- Records shown:
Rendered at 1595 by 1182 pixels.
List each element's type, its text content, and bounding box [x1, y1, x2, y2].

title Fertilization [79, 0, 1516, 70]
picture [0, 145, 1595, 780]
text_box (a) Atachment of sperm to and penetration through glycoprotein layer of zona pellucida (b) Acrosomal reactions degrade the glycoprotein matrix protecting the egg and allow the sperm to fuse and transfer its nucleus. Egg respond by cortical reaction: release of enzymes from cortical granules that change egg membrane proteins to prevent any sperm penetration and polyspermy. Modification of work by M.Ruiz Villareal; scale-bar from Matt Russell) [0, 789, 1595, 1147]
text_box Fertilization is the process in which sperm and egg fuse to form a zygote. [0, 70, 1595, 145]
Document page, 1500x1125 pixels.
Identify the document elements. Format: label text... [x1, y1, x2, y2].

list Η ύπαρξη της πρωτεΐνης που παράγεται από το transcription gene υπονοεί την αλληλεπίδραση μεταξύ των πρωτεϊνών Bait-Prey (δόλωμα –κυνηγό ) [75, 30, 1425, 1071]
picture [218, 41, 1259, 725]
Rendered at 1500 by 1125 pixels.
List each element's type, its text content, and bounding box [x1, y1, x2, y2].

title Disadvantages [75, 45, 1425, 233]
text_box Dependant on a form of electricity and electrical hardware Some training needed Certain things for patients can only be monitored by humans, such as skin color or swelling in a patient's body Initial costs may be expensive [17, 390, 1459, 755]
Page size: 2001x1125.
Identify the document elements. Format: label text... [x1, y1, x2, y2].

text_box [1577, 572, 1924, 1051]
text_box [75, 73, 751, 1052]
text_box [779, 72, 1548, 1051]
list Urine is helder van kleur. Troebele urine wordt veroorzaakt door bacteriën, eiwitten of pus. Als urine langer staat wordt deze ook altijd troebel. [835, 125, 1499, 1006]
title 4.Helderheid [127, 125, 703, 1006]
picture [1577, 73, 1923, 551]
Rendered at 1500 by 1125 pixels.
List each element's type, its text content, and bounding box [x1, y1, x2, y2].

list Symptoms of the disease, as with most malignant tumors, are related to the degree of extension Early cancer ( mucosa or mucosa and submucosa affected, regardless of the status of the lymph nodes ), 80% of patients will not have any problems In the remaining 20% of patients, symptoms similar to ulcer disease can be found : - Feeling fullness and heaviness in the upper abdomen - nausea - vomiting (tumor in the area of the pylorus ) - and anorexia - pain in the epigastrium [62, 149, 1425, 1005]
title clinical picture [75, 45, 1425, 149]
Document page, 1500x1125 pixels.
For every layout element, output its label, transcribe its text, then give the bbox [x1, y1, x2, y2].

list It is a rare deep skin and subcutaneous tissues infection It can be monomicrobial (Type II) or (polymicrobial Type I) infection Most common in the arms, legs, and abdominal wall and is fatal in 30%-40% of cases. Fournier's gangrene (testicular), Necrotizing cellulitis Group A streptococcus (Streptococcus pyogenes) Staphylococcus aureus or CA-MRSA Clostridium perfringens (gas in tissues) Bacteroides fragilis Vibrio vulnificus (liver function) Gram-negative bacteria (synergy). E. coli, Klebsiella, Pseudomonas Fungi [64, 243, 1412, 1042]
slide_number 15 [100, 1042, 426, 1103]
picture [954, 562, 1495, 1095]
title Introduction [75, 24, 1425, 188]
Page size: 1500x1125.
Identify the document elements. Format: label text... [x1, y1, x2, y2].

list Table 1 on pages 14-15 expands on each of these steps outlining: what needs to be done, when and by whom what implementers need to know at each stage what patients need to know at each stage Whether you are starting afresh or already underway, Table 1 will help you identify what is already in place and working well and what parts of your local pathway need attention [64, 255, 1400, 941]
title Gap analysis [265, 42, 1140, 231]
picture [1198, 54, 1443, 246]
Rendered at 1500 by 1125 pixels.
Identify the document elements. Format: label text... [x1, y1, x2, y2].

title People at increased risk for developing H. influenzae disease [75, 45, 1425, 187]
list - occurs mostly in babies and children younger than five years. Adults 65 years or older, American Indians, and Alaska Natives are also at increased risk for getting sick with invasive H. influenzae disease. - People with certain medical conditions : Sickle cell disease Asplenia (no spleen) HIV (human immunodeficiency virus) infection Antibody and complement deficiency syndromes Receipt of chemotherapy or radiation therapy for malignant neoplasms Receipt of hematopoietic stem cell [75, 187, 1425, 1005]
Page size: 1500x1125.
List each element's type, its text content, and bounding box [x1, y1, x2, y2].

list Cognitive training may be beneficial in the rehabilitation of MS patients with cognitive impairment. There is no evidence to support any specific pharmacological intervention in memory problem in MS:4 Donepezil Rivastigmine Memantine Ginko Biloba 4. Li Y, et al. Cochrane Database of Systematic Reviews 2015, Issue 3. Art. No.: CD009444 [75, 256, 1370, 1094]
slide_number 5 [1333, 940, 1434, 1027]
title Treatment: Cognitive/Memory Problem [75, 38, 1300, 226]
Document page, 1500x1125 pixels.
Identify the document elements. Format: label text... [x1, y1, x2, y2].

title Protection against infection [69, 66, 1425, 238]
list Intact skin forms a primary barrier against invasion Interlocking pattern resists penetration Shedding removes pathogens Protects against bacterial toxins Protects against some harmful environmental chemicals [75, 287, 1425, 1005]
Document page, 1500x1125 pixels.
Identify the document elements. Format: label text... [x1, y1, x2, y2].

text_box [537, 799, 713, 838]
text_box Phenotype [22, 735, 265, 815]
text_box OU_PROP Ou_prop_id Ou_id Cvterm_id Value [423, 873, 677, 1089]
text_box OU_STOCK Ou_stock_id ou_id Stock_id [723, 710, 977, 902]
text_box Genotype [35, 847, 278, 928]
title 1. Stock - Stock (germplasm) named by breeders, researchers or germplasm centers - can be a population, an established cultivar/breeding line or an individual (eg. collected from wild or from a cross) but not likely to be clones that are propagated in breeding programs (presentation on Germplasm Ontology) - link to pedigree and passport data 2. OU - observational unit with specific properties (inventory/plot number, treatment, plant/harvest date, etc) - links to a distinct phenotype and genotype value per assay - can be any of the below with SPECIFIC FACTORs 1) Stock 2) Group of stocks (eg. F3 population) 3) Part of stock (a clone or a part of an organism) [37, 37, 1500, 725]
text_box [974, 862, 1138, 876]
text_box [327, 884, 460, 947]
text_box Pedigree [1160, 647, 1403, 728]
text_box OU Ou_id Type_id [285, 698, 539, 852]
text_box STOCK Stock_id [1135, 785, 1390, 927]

- Aim of the task:
Please copy each record shown above exactly.

- Output of the task:
Rendered at 1595 by 1182 pixels.
List each element's type, its text content, and bounding box [x1, y1, x2, y2].

title Fertilization [79, 0, 1516, 70]
picture [0, 145, 1595, 780]
text_box (a) Atachment of sperm to and penetration through glycoprotein layer of zona pellucida (b) Acrosomal reactions degrade the glycoprotein matrix protecting the egg and allow the sperm to fuse and transfer its nucleus. Egg respond by cortical reaction: release of enzymes from cortical granules that change egg membrane proteins to prevent any sperm penetration and polyspermy. Modification of work by M.Ruiz Villareal; scale-bar from Matt Russell) [0, 789, 1595, 1147]
text_box Fertilization is the process in which sperm and egg fuse to form a zygote. [0, 70, 1595, 145]
Document page, 1500x1125 pixels.
Identify the document elements. Format: label text... [x1, y1, x2, y2].

list Η ύπαρξη της πρωτεΐνης που παράγεται από το transcription gene υπονοεί την αλληλεπίδραση μεταξύ των πρωτεϊνών Bait-Prey (δόλωμα –κυνηγό ) [75, 30, 1425, 1071]
picture [218, 41, 1259, 725]
Rendered at 1500 by 1125 pixels.
List each element's type, its text content, and bounding box [x1, y1, x2, y2].

title Disadvantages [75, 45, 1425, 233]
text_box Dependant on a form of electricity and electrical hardware Some training needed Certain things for patients can only be monitored by humans, such as skin color or swelling in a patient's body Initial costs may be expensive [17, 390, 1459, 755]
Page size: 2001x1125.
Identify the document elements. Format: label text... [x1, y1, x2, y2].

text_box [1577, 572, 1924, 1051]
text_box [75, 73, 751, 1052]
text_box [779, 72, 1548, 1051]
list Urine is helder van kleur. Troebele urine wordt veroorzaakt door bacteriën, eiwitten of pus. Als urine langer staat wordt deze ook altijd troebel. [835, 125, 1499, 1006]
title 4.Helderheid [127, 125, 703, 1006]
picture [1577, 73, 1923, 551]
Rendered at 1500 by 1125 pixels.
List each element's type, its text content, and bounding box [x1, y1, x2, y2].

list Symptoms of the disease, as with most malignant tumors, are related to the degree of extension Early cancer ( mucosa or mucosa and submucosa affected, regardless of the status of the lymph nodes ), 80% of patients will not have any problems In the remaining 20% of patients, symptoms similar to ulcer disease can be found : - Feeling fullness and heaviness in the upper abdomen - nausea - vomiting (tumor in the area of the pylorus ) - and anorexia - pain in the epigastrium [62, 149, 1425, 1005]
title clinical picture [75, 45, 1425, 149]
Document page, 1500x1125 pixels.
For every layout element, output its label, transcribe its text, then give the bbox [x1, y1, x2, y2].

list It is a rare deep skin and subcutaneous tissues infection It can be monomicrobial (Type II) or (polymicrobial Type I) infection Most common in the arms, legs, and abdominal wall and is fatal in 30%-40% of cases. Fournier's gangrene (testicular), Necrotizing cellulitis Group A streptococcus (Streptococcus pyogenes) Staphylococcus aureus or CA-MRSA Clostridium perfringens (gas in tissues) Bacteroides fragilis Vibrio vulnificus (liver function) Gram-negative bacteria (synergy). E. coli, Klebsiella, Pseudomonas Fungi [64, 243, 1412, 1042]
slide_number 15 [100, 1042, 426, 1103]
picture [954, 562, 1495, 1095]
title Introduction [75, 24, 1425, 188]
Page size: 1500x1125.
Identify the document elements. Format: label text... [x1, y1, x2, y2].

list Table 1 on pages 14-15 expands on each of these steps outlining: what needs to be done, when and by whom what implementers need to know at each stage what patients need to know at each stage Whether you are starting afresh or already underway, Table 1 will help you identify what is already in place and working well and what parts of your local pathway need attention [64, 255, 1400, 941]
title Gap analysis [265, 42, 1140, 231]
picture [1198, 54, 1443, 246]
Rendered at 1500 by 1125 pixels.
Identify the document elements. Format: label text... [x1, y1, x2, y2].

title People at increased risk for developing H. influenzae disease [75, 45, 1425, 187]
list - occurs mostly in babies and children younger than five years. Adults 65 years or older, American Indians, and Alaska Natives are also at increased risk for getting sick with invasive H. influenzae disease. - People with certain medical conditions : Sickle cell disease Asplenia (no spleen) HIV (human immunodeficiency virus) infection Antibody and complement deficiency syndromes Receipt of chemotherapy or radiation therapy for malignant neoplasms Receipt of hematopoietic stem cell [75, 187, 1425, 1005]
Page size: 1500x1125.
List each element's type, its text content, and bounding box [x1, y1, x2, y2].

list Cognitive training may be beneficial in the rehabilitation of MS patients with cognitive impairment. There is no evidence to support any specific pharmacological intervention in memory problem in MS:4 Donepezil Rivastigmine Memantine Ginko Biloba 4. Li Y, et al. Cochrane Database of Systematic Reviews 2015, Issue 3. Art. No.: CD009444 [75, 256, 1370, 1094]
slide_number 5 [1333, 940, 1434, 1027]
title Treatment: Cognitive/Memory Problem [75, 38, 1300, 226]
Document page, 1500x1125 pixels.
Identify the document elements. Format: label text... [x1, y1, x2, y2].

title Protection against infection [69, 66, 1425, 238]
list Intact skin forms a primary barrier against invasion Interlocking pattern resists penetration Shedding removes pathogens Protects against bacterial toxins Protects against some harmful environmental chemicals [75, 287, 1425, 1005]
Document page, 1500x1125 pixels.
Identify the document elements. Format: label text... [x1, y1, x2, y2].

text_box [537, 799, 713, 838]
text_box Phenotype [22, 735, 265, 815]
text_box OU_PROP Ou_prop_id Ou_id Cvterm_id Value [423, 873, 677, 1089]
text_box OU_STOCK Ou_stock_id ou_id Stock_id [723, 710, 977, 902]
text_box Genotype [35, 847, 278, 928]
title 1. Stock - Stock (germplasm) named by breeders, researchers or germplasm centers - can be a population, an established cultivar/breeding line or an individual (eg. collected from wild or from a cross) but not likely to be clones that are propagated in breeding programs (presentation on Germplasm Ontology) - link to pedigree and passport data 2. OU - observational unit with specific properties (inventory/plot number, treatment, plant/harvest date, etc) - links to a distinct phenotype and genotype value per assay - can be any of the below with SPECIFIC FACTORs 1) Stock 2) Group of stocks (eg. F3 population) 3) Part of stock (a clone or a part of an organism) [37, 37, 1500, 725]
text_box [974, 862, 1138, 876]
text_box [327, 884, 460, 947]
text_box Pedigree [1160, 647, 1403, 728]
text_box OU Ou_id Type_id [285, 698, 539, 852]
text_box STOCK Stock_id [1135, 785, 1390, 927]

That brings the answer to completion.